2010-01-04

I Vote For Leaving It Blank

The Aughties? The Naughties? The Blanks? Let's just leave this decade nameless and move on with our collective lives.


It was mid-December when I saw a 'best of the decade list' that I realized that this nameless decade was over. Of course I knew that the year was coming to an end, but the last time a decade ended I was anxious about the clocks turning over, caught up in the general unease about Y2K. Ten years ago I was in a park, in the middle of Japan, watching fireworks with the woman who would become my wife, waiting for the world to end. And it almost did at midnight: everyone flipped on their cellphones, causing the system to overload, so all you heard were long beeps.

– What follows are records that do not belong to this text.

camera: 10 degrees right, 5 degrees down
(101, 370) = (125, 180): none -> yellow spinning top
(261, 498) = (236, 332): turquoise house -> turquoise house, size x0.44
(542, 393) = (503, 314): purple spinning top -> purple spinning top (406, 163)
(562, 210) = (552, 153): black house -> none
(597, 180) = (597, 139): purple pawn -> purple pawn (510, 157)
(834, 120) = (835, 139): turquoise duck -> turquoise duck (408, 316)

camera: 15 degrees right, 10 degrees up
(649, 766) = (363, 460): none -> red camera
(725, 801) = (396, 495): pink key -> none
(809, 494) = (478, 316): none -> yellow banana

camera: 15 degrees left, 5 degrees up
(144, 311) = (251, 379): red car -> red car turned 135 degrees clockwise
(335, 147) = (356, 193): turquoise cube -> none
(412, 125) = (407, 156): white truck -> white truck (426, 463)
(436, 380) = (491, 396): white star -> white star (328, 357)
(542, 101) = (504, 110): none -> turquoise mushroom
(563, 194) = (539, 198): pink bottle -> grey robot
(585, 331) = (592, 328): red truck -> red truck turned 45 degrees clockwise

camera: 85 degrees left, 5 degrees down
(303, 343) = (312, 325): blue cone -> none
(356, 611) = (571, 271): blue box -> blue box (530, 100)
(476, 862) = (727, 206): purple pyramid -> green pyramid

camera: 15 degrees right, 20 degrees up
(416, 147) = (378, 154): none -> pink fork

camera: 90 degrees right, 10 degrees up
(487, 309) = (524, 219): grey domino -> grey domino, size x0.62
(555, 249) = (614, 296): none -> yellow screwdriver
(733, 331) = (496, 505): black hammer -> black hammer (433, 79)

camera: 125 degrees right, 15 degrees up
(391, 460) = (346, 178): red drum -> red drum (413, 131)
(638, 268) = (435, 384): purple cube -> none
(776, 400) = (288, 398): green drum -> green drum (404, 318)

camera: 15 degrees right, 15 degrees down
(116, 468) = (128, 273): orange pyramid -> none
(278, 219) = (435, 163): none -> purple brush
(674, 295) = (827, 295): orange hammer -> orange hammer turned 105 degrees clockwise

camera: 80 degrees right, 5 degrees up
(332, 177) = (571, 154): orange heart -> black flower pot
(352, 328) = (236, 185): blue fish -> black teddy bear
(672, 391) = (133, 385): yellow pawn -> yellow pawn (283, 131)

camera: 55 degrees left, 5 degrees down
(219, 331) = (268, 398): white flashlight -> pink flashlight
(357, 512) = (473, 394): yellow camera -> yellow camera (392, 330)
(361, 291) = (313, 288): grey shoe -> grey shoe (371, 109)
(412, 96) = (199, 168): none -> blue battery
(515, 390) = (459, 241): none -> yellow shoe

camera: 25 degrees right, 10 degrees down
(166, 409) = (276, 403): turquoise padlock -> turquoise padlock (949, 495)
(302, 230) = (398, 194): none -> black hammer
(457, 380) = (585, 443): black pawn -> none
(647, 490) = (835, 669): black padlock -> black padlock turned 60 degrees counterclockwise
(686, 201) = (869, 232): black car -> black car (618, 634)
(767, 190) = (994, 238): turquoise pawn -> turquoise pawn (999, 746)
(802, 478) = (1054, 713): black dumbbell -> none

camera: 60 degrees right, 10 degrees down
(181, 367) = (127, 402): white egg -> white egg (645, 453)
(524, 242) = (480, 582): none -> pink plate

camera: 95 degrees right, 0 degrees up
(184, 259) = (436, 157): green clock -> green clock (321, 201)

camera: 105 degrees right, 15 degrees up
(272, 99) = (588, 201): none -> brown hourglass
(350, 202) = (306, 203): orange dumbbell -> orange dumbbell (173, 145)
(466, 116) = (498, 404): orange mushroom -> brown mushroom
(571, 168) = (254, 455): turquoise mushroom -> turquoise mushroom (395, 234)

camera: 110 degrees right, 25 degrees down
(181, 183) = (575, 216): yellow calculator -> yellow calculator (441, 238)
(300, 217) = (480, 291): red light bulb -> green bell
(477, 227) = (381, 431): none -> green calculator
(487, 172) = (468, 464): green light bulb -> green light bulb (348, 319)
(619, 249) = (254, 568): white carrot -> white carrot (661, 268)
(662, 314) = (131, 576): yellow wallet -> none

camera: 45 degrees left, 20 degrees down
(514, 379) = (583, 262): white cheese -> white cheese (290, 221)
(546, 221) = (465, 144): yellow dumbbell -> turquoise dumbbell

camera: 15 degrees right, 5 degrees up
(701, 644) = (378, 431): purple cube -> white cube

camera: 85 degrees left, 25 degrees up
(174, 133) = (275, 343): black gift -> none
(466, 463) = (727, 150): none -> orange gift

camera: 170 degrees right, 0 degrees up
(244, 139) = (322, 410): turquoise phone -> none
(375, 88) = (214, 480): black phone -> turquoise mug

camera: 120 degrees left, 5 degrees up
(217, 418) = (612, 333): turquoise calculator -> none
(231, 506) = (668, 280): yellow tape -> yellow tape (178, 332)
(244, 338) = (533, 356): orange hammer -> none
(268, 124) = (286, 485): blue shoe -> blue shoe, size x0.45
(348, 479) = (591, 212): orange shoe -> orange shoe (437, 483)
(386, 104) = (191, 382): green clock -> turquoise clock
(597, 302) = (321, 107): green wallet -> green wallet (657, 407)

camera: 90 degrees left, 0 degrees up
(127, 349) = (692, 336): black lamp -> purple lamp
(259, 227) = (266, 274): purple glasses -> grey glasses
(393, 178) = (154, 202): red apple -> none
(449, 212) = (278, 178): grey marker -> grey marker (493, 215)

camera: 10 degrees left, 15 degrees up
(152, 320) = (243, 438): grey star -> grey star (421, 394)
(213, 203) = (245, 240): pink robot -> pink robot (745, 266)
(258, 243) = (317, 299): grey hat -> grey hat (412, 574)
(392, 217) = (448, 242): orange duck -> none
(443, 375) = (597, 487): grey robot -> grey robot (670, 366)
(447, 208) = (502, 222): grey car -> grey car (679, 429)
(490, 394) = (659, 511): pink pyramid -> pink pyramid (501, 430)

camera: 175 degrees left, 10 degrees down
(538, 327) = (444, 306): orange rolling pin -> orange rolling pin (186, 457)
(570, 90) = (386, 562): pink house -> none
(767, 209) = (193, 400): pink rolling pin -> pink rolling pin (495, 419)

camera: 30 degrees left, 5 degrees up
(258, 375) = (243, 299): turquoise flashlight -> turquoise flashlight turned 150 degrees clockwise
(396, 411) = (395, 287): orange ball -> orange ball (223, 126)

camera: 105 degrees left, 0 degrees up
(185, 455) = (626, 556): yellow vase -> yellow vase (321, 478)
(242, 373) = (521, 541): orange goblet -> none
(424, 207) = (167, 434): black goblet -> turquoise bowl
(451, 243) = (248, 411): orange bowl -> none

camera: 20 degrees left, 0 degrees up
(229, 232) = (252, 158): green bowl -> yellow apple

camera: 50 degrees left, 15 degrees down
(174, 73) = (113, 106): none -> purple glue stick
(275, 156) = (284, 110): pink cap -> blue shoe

This is how the world ends - not with a bang, but with a busy tone.

We took all that anxiety from Y2K and spread it out over the last ten years, from terrorist attacks to weapons of mass destruction to airport security to seeing Janet Jackson's nipple to bird and swine flu to a financial crisis to having a black President of the U.S. to cyborg monkeys overthrowing the current order and taking their rightful place as the master's of humanity. (OK, that last one is only mine.) We might have been better off if something had happened on Dec 31, 1999 - an elevator that traps people in a high rise building, a server meltdown in the basement that had everyone's credit card info and precious, precious porn. At least we might have moved past this pervasive fear that has dominated the last ten years.

The experts were wrong about Y2K, just as they were wrong a few years later about weapons of mass destruction in Iraq, the levels of fame Paris Hilton would achieve and the sustainability of the housing market in the U.S. If we learn anything from the past ten years, it should be that the experts are always wrong.